Wyprawę zaczęłam od Brześcia, aby stamtąd dostać się do Turowa i łódką – bo Dereszewicze leżą na przeciwległym brzegu Prypeci – dotrzeć do celu. To przepłynięcie łódką, chociaż to może zbyt pochlebne określenie tego środka transportu – ot, taka drewniana dłubanka, która przypominała mi sławne poleskie szuhaleje – rozpoczęła niesamowitą podróż w czasie.
Pałacu już nie ma, ale wciąż widać nieliczne ślady miejsc, gdzie znajdował się dom, kaplica, dawny cmentarz i zabudowania gospodarcze Kieniewiczów. Dawno temu ich siedzibę zdobił portyk z czterema kolumnami i park, a kolejni z rodu po Antonim Nestorze – Feliks, poseł na sejm i naczelnik powstania mozyrskiego oraz Hieronim, marszałek powiatowy, gromadzili dzieła sztuki i pamiątki. Pierwszy cios zadano majątkowi w 1917 roku, gdy posiadłość splądrowano, drugi w latach 20. XX wieku lokując tu siedzibę sowchozu Dereszewicze i dziesięć lat później przemianowując go ma kołchoz imienia Mołotowa. Trzecie uderzenie dobiło go – w roku 1941 dwór został całkowicie zniszczony.
I tu przypomniała mi się pewna opowieść. U moich znajomych w Tarnowskich Górach, gdy wspominałam kresowe wojaże, usłyszałam, że właściciele dóbr dereszewickich jeszcze w drugiej połowie XIX wieku. osiedlali w swoich dobrach nad Prypecią robotników sprowadzonych ze Śląska. Stąd jedna z okolicznych miejscowości nosiła niegdyś nazwę Ślązaki. Mówił, że jego pradziad pracował najpierw w Petrykowie, a później w Dereszewiczach. Tam podobno zmarł i został pochowany, a dopiero jego syn, a dziadek mojego znajomego, powrócił na rodzinny Śląsk. Niestety, nie ma już śladu po cmentarzu i nie mogłam odnaleźć miejsca, gdzie spoczywa dzielny syn ziemi śląskiej, który w poszukiwaniu lepszego losu wyjechał tak daleko od rodzinnych stron.

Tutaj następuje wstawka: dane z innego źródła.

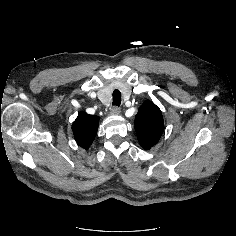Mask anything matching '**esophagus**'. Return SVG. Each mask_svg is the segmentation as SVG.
<instances>
[{"label":"esophagus","instance_id":"obj_1","mask_svg":"<svg viewBox=\"0 0 236 236\" xmlns=\"http://www.w3.org/2000/svg\"><path fill=\"white\" fill-rule=\"evenodd\" d=\"M121 112L120 108L117 107V106H113L111 109H110V113L112 115H119Z\"/></svg>","mask_w":236,"mask_h":236}]
</instances>
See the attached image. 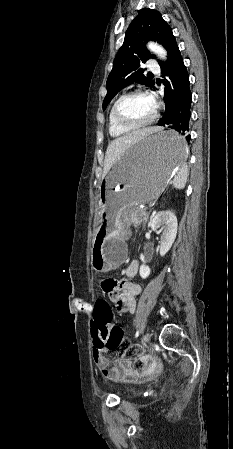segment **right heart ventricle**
Segmentation results:
<instances>
[{"label":"right heart ventricle","mask_w":233,"mask_h":449,"mask_svg":"<svg viewBox=\"0 0 233 449\" xmlns=\"http://www.w3.org/2000/svg\"><path fill=\"white\" fill-rule=\"evenodd\" d=\"M112 108L109 111V115H108V131L109 134L113 137V138H118V137H122L127 135L131 130H127V129H122L120 128L113 120L112 118V113H111Z\"/></svg>","instance_id":"right-heart-ventricle-1"}]
</instances>
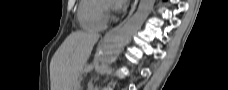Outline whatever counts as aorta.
<instances>
[{"label":"aorta","mask_w":228,"mask_h":90,"mask_svg":"<svg viewBox=\"0 0 228 90\" xmlns=\"http://www.w3.org/2000/svg\"><path fill=\"white\" fill-rule=\"evenodd\" d=\"M154 2L155 0H140L136 13L119 30L107 37L99 58L101 69L117 59L121 49L128 44L151 13Z\"/></svg>","instance_id":"762f6f07"}]
</instances>
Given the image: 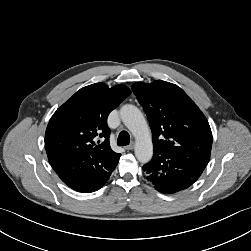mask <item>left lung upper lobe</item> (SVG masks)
<instances>
[{
    "label": "left lung upper lobe",
    "mask_w": 251,
    "mask_h": 251,
    "mask_svg": "<svg viewBox=\"0 0 251 251\" xmlns=\"http://www.w3.org/2000/svg\"><path fill=\"white\" fill-rule=\"evenodd\" d=\"M132 90L147 114L153 150L210 159L212 132L209 123L180 87L156 80L148 84L137 82Z\"/></svg>",
    "instance_id": "obj_1"
}]
</instances>
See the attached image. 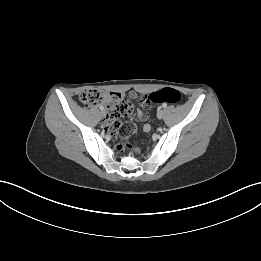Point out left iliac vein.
<instances>
[{
  "label": "left iliac vein",
  "instance_id": "left-iliac-vein-1",
  "mask_svg": "<svg viewBox=\"0 0 261 261\" xmlns=\"http://www.w3.org/2000/svg\"><path fill=\"white\" fill-rule=\"evenodd\" d=\"M163 116H164V111H163V110H159L158 113H157V117H158L159 119H162Z\"/></svg>",
  "mask_w": 261,
  "mask_h": 261
}]
</instances>
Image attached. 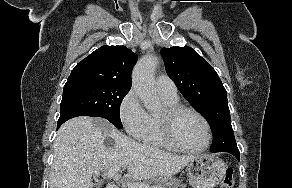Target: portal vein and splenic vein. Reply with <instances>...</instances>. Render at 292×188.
Here are the masks:
<instances>
[{
	"label": "portal vein and splenic vein",
	"mask_w": 292,
	"mask_h": 188,
	"mask_svg": "<svg viewBox=\"0 0 292 188\" xmlns=\"http://www.w3.org/2000/svg\"><path fill=\"white\" fill-rule=\"evenodd\" d=\"M120 170L119 167H113L108 169L106 172V175L108 178H113L115 180L119 179V176L117 175L118 171ZM128 188H149L148 185L143 183H128ZM151 188H159V186H152Z\"/></svg>",
	"instance_id": "obj_1"
}]
</instances>
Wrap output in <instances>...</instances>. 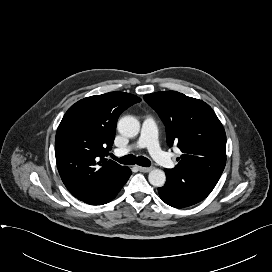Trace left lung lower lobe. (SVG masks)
Returning <instances> with one entry per match:
<instances>
[{
	"instance_id": "left-lung-lower-lobe-1",
	"label": "left lung lower lobe",
	"mask_w": 272,
	"mask_h": 272,
	"mask_svg": "<svg viewBox=\"0 0 272 272\" xmlns=\"http://www.w3.org/2000/svg\"><path fill=\"white\" fill-rule=\"evenodd\" d=\"M167 181L158 188L160 198L175 208L194 205L205 199L220 177L206 176L192 171L165 169Z\"/></svg>"
}]
</instances>
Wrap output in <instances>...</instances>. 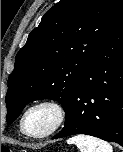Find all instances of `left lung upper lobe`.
<instances>
[{
	"label": "left lung upper lobe",
	"instance_id": "1",
	"mask_svg": "<svg viewBox=\"0 0 123 152\" xmlns=\"http://www.w3.org/2000/svg\"><path fill=\"white\" fill-rule=\"evenodd\" d=\"M122 4L61 0L45 13L16 55L5 100L8 124L34 100L53 99L66 107Z\"/></svg>",
	"mask_w": 123,
	"mask_h": 152
}]
</instances>
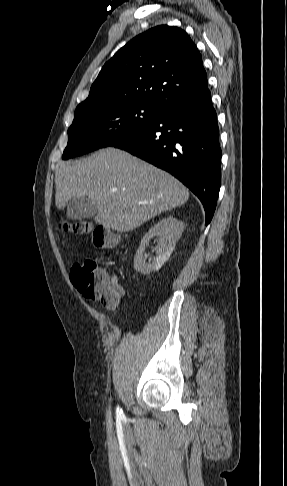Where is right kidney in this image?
I'll use <instances>...</instances> for the list:
<instances>
[{"label":"right kidney","mask_w":287,"mask_h":486,"mask_svg":"<svg viewBox=\"0 0 287 486\" xmlns=\"http://www.w3.org/2000/svg\"><path fill=\"white\" fill-rule=\"evenodd\" d=\"M184 230V223L174 217H167L160 220L145 234L134 258V269L143 275L159 270L169 259L176 242ZM158 238L155 247L156 256L146 261L145 248L149 246L151 239Z\"/></svg>","instance_id":"right-kidney-1"}]
</instances>
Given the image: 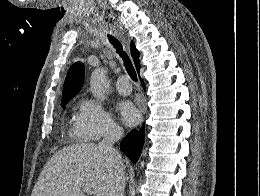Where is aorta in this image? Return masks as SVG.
<instances>
[{
	"instance_id": "762f6f07",
	"label": "aorta",
	"mask_w": 260,
	"mask_h": 196,
	"mask_svg": "<svg viewBox=\"0 0 260 196\" xmlns=\"http://www.w3.org/2000/svg\"><path fill=\"white\" fill-rule=\"evenodd\" d=\"M108 87L107 71L102 67L94 69L90 77V90L93 96L104 100Z\"/></svg>"
}]
</instances>
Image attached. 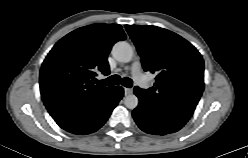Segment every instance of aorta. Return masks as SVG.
I'll use <instances>...</instances> for the list:
<instances>
[{
  "label": "aorta",
  "instance_id": "1",
  "mask_svg": "<svg viewBox=\"0 0 248 158\" xmlns=\"http://www.w3.org/2000/svg\"><path fill=\"white\" fill-rule=\"evenodd\" d=\"M113 57L122 63H128L133 58V48L125 41L117 42L112 48ZM139 100L136 95L130 94L124 98V105L128 109H135L138 106Z\"/></svg>",
  "mask_w": 248,
  "mask_h": 158
}]
</instances>
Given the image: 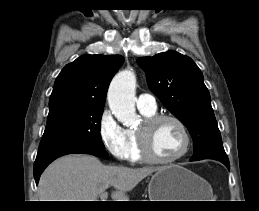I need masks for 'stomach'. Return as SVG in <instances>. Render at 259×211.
Masks as SVG:
<instances>
[{"mask_svg": "<svg viewBox=\"0 0 259 211\" xmlns=\"http://www.w3.org/2000/svg\"><path fill=\"white\" fill-rule=\"evenodd\" d=\"M150 201H208L212 190L207 182L179 165L158 170L148 185Z\"/></svg>", "mask_w": 259, "mask_h": 211, "instance_id": "0dacf381", "label": "stomach"}]
</instances>
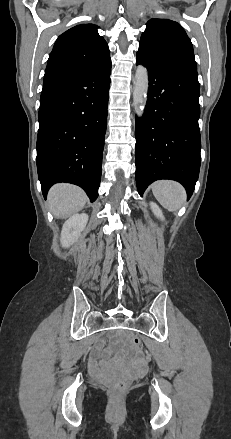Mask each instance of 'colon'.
<instances>
[{"instance_id":"colon-1","label":"colon","mask_w":231,"mask_h":439,"mask_svg":"<svg viewBox=\"0 0 231 439\" xmlns=\"http://www.w3.org/2000/svg\"><path fill=\"white\" fill-rule=\"evenodd\" d=\"M130 342L134 348L139 349L142 347L141 339L136 335L131 337ZM127 384H128L127 378H114V379H112V381L110 383V388L112 390V393L114 395L122 394L124 392Z\"/></svg>"}]
</instances>
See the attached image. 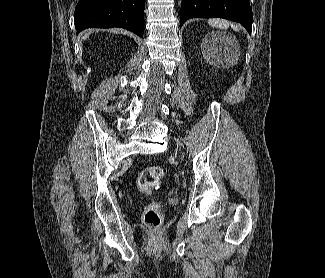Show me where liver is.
Here are the masks:
<instances>
[{
    "mask_svg": "<svg viewBox=\"0 0 325 278\" xmlns=\"http://www.w3.org/2000/svg\"><path fill=\"white\" fill-rule=\"evenodd\" d=\"M89 34H90V33H86V34L83 36V38L86 39L87 36H88Z\"/></svg>",
    "mask_w": 325,
    "mask_h": 278,
    "instance_id": "1",
    "label": "liver"
}]
</instances>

Wokół Dereszewicz, rozciąga się poleski krajobraz: bagna, podmokłe łąki, strumyki, jeziora otoczone oczeretami lub moczarami, na przestrzeni kilkunastu kilometrów bezkresna dal. Wśród błot leżą wyspy, wynioślejsze, suchsze, piaszczyste przestrzenie, po części stanowiące wydmy, po części porosłe lasem.
Za nimi rozciągają się lasy pełne dzikich zwierząt: łosi, żubrów, niedźwiedzi, bobrów, wydr, żółwi, ale także mnóstwo pijawek, ryb oraz dokuczliwych dla bydła i ludzi owadów, szczególnie komarów. W latach międzywojennych, czasach młodości Profesora (urodził się w roku 1907) zachodnie Polesie z Brześciem, Pińskiem i Łunińcem należało do Polski, natomiast wschodnia jego część – w tym i Dereszewicze – znajdowała się w granicach Rosji, a od 1929 roku Białorusi. Wtedy to Stefan Kieniewicz kończył studia historyczne na Uniwersytecie Poznańskim. Tuż przed wojną podjął pracę w Warszawie, a po jej wybuchu służył w Biurze Informacji i Propagandy Komendy Głównej Armii Krajowej. Tymczasem jego rodzinne strony znajdowały się pod okupacją niemiecką, podlegając Generalnemu Komisariatowi Rzeszy „Ukraina”. To były czasy, gdy trzeba było walczyć o swoją ziemię i o Polskę, to szli do wojska ludzie ze wszystkich środowisk, często ojciec i syn, wprost od prac żniwnych, a matka i córka, pełne entuzjazmu, działały w konspiracji. A za nimi szła kresowa pieśń akowska, dzisiaj już zapomniana:
„Gdzie Prypeć szuwarów gra łanem
Wśród bagien, trzęsawisk i mgły
Stoimy z sercem oddanym
Żołnierze kresowi – to my!
Choć płacze z oddali za nami
Warszawa, Kraków i Brześć
My trwamy z sercem w oddali
Żołnierze kresowi – to my!
Rodacy, nie zwodzi was wizja
Odwieczne spełniają się sny
Wśród lasów trzydziesta dywizja
Żołnierze kresowi to my!”
Te słowa oddają nastrój, jaki tam panował po rozpoczęciu akcji „Burza” na Polesiu w styczniu 1944 roku. Ponad pół roku później Stefan Kieniewicz został ranny w czasie walk powstania warszawskiego. Każdy wówczas bił się o Polskę, czy to chłopak z Polesia, czy też chłopcy na Polesiu. Powojenna sytuacja polityczna oddzieliła Profesora od ojczystych stron, ale jego serce wciąż dla nich biło.